Его смех напоминает звук какой-то жуткой трещотки.
«Crotalus! Crotalus horridus!»{Трещотка! Ужасная трещотка! (лат.).} — всплывает слово из школьной поры; я уже забыл, что оно означает, однако, прошептав его, содрогнулся.
Рука юной кокотки уже под столом, на моем колене. Я перехватываю ее.
— Меня зовут Альбина Вератрина. — прошептала девица запинаясь, словно посвящая меня в тайну.
Она придвинулась вплотную, и я смутно припомнил бокал с шампанским, вылитый мне на манжеты. Ее платье источало такой пряный запах, что я с трудом сдерживался, чтобы не чихнуть.
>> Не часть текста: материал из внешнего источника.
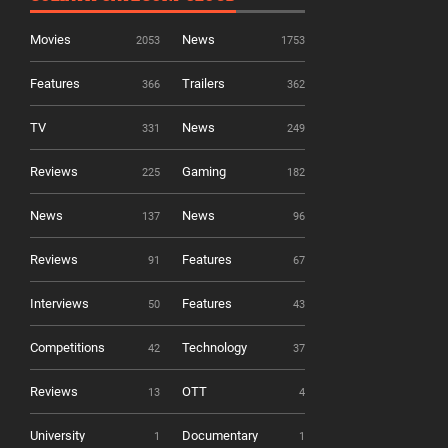
Movies
News
2053
1753
Features
Trailers
366
362
TV
News
331
249
Reviews
Gaming
225
182
News
News
137
96
Reviews
Features
91
67
Interviews
Features
50
43
Competitions
Technology
42
37
Reviews
OTT
13
4
University
Documentary
1
1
— В общем-то, ее зовут Жермэ — фрейлейн Жермэ, да будет вам известно, — громко сказал доктор Циттербайн.
Акробат хохотнул, посмотрел на нее и, словно извиняясь, пожал плечами.
Глядя на него, я не мог сдержать отвращения: с его шеи свисали бледные складки омертвелой кожи — что-то похожее на зоб индюка, только на манер жабо.
Он был хил и узкогруд, и трико цвета сырого мяса болталось на нем сверху донизу. Голову покрывала плоская зеленоватая панама, крапленная мушками белых пуговок. Он танцевал с какой-то девицей, шею которой обвивала цепочка из ягод в крапинку.
Новые девицы? Откуда? Я вопросительно посмотрел на лорда Хоуплеса.
— Это Игнация — моя сестра, — сказала Альбина Вератрина и, подмигнув мне, истерически захохотала.
Потом ни с того ни с сего показала язык, и я с ужасом увидел, что он разделен надвое длинной запекшейся бороздой красного цвета.